Larson, come si è imbattuto nella storia di Dodd? «Circa 5 anni fa mentre leggevo La storia del III Reich di William Shirer, ho capito che nel 1934 lo stesso Shirer, mentre faceva il corrispondente da Berlino per un emittente Usa, aveva socializzato con persone come Goebbels, Goering e Himmler. Mi sono chiesto come mi sarei sentito al suo posto, cosa avrei capito. E ho deciso che volevo catturare il senso di quel periodo. Avevo bisogno di due personaggi reali. Ho iniziato a leggere moltissimo sui primi anni di Hitler, molti memoir, e a quel punto ho incontrato il diario di William Dodd, e subito dopo quello di Martha: è stata lei ad agganciarmi. Era la figlia del primo ambasciatore Usa nella Germania di Hitler ed era incantata dai nazisti, fino ad andare a letto col primo capo della Gestapo Rudolf Diels.
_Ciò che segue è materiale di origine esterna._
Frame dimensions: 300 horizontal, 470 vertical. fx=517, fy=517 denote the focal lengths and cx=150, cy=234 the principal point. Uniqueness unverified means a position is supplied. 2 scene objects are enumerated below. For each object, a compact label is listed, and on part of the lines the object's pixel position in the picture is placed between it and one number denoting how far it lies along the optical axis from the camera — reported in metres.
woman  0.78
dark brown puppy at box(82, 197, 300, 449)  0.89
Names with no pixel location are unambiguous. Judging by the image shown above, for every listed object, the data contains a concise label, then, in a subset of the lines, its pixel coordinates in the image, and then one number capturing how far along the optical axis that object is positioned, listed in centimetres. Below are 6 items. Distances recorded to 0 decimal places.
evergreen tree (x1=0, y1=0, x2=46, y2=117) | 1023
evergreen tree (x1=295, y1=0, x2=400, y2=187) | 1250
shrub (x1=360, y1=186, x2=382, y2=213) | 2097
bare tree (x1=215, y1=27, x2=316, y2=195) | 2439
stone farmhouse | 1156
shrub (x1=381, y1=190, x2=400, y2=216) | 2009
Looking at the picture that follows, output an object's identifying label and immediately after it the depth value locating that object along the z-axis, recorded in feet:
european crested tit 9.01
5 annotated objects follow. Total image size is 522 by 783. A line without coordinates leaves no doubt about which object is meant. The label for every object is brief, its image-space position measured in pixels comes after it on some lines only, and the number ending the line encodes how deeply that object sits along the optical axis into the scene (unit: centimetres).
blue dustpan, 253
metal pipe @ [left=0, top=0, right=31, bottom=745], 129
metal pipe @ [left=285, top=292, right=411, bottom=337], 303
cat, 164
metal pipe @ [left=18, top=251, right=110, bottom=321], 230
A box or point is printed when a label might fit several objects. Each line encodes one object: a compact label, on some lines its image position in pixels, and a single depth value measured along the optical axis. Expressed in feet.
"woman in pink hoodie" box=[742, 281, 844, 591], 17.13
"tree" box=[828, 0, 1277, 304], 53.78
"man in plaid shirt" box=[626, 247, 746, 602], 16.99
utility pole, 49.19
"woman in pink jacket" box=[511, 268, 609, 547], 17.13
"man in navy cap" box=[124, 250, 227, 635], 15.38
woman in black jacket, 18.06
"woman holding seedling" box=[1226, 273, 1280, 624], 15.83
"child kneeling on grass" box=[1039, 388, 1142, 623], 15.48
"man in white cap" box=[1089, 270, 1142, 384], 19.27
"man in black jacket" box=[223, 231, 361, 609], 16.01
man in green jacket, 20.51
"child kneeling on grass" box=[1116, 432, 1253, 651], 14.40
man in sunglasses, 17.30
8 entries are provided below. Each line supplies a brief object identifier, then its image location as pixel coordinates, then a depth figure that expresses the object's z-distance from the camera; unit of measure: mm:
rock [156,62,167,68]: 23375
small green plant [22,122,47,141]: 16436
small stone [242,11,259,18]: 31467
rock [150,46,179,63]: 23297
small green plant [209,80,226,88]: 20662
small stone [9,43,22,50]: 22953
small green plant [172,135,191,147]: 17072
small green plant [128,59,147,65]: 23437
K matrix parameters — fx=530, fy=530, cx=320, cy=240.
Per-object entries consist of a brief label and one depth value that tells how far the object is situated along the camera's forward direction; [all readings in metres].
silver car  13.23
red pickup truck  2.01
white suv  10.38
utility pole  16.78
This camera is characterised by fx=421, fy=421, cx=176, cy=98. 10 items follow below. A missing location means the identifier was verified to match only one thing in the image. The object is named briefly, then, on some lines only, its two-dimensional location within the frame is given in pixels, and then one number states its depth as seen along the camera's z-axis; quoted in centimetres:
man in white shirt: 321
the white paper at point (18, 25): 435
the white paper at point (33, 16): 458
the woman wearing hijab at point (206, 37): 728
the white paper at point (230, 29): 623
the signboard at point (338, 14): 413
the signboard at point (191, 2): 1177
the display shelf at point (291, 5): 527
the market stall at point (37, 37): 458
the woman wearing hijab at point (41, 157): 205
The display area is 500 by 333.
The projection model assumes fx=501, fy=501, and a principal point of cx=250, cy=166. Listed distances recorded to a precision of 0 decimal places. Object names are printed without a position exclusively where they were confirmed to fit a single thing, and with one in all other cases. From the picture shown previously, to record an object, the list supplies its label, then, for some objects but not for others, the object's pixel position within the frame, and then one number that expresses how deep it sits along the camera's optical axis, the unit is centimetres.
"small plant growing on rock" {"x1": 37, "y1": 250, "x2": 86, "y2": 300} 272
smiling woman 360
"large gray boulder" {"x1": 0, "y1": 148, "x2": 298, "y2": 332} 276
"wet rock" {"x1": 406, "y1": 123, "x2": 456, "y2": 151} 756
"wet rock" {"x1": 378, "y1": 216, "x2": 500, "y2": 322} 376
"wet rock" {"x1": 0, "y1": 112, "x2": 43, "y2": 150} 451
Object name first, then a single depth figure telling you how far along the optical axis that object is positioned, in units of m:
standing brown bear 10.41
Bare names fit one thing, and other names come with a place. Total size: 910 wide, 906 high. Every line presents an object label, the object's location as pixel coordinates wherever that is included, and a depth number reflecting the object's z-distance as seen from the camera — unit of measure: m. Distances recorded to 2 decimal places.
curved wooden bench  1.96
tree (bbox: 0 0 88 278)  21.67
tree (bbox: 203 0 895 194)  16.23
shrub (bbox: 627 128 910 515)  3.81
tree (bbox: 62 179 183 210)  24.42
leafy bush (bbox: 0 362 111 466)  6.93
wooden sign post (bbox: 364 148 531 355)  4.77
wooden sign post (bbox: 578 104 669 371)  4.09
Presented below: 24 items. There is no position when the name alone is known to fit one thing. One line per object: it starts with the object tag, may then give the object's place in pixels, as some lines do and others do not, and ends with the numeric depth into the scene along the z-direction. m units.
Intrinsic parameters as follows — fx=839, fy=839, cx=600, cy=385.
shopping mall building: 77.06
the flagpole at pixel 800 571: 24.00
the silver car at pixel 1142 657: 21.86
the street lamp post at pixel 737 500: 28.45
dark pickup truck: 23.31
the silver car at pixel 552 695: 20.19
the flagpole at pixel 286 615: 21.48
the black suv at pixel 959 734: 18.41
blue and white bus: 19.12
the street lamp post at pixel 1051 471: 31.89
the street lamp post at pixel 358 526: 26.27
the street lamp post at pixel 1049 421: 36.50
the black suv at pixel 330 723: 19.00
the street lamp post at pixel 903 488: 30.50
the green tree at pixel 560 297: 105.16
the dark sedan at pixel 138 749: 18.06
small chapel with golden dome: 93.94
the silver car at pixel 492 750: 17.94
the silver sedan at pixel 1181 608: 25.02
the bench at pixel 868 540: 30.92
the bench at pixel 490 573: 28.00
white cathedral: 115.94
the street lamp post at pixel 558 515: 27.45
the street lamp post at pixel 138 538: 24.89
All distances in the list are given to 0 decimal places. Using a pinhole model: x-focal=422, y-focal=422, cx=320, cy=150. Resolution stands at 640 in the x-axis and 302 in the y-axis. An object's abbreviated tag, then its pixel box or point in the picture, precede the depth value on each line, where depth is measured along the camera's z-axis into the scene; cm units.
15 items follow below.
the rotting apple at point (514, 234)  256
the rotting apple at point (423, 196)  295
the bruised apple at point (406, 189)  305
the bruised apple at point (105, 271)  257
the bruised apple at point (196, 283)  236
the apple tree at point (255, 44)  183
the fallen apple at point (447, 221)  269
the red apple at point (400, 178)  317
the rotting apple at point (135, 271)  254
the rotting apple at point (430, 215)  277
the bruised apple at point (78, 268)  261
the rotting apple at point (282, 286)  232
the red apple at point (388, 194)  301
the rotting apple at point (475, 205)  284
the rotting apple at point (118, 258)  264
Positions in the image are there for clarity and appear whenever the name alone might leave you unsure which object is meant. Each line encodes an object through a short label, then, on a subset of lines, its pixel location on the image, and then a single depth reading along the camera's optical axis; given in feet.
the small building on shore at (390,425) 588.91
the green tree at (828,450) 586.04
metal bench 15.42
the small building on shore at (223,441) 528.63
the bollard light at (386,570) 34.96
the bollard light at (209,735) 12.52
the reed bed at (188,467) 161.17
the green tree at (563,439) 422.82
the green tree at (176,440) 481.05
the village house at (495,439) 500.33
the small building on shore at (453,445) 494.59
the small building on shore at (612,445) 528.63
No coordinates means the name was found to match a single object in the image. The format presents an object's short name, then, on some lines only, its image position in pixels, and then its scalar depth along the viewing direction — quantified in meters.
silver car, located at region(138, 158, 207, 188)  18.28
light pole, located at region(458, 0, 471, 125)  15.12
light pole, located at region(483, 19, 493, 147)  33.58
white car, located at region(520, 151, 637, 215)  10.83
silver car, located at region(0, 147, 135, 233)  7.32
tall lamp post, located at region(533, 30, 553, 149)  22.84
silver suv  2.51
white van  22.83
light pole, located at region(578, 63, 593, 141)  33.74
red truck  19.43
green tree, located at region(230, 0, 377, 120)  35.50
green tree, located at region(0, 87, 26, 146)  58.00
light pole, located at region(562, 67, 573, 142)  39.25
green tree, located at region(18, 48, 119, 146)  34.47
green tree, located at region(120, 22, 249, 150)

Sul III Reich è stato scritto molto, ma questa era una storia fresca».

Martha è sorprendente e al tempo stesso spiacevole. Che effetto le fa? «Mi piaceva la sua naivite. E poi era la sua trasformazione a interessarmi, dall'amore per la "rivoluzione" nazista all'odio, al comunismo. Non posso dire che mi piaccia, era manipolativa, civetta. Comunque ci sarei andato a cena, solo a cena!».

Dodd all'inizio non coglie la vera natura del nazismo. Crede che fosse per il suo stesso antisemitismo? «Non penso c'entri il suo leggero antisemitismo. Tentava di essere oggettivo, e non capì di essere davanti a un gruppo fortemente irrazionale che non concepiva la ragione o la morale al suo stesso modo. Dodd mostrò la stessa caparbia ignoranza esibita dal mondo intero».

Ma è rimasto stupito di quanto fosse diffuso allora l'antisemitismo negli Usa? «Molto stupito. Sapevo che c'era stato, che i golf club erano proibiti agli ebrei, ma non che riguardasse anche il mondo più colto, civile. Che i tre uomini alla testa del Dipartimento di Stato sotto il ministro degli Esteri Hull, covassero un profondo disprezzo per gli ebrei - loro che determinavano la politica di immigrazione in America».

Cosa chiarì le idee a Dodd? E perché nessuno lo ascoltò? «Con la Notte dei Lunghi Coltelli capì che si erano calpestati i confini della civiltà. Credo che Roosevelt gli abbia creduto, ma la sua priorità era uscire dalla Depressione. Pensò che attaccare i nazisti gli avrebbe scatenato contro gli isolazionisti e intralciato il New Deal».

Nel 1933, '34, '35, Berlino appare rutilante, piena di glamour. «Mi aspettavo una capitale tetra e buia e invece era viva e vibrante. Mi ha sorpreso. A un turista Berlino poteva ancora sembrare pacifica e civile, e intanto gli ebrei perdevano tutto. Solo il visitatore che incappava nelle violenze delle S.A., magari perché non salutava a braccio teso, capiva la verità».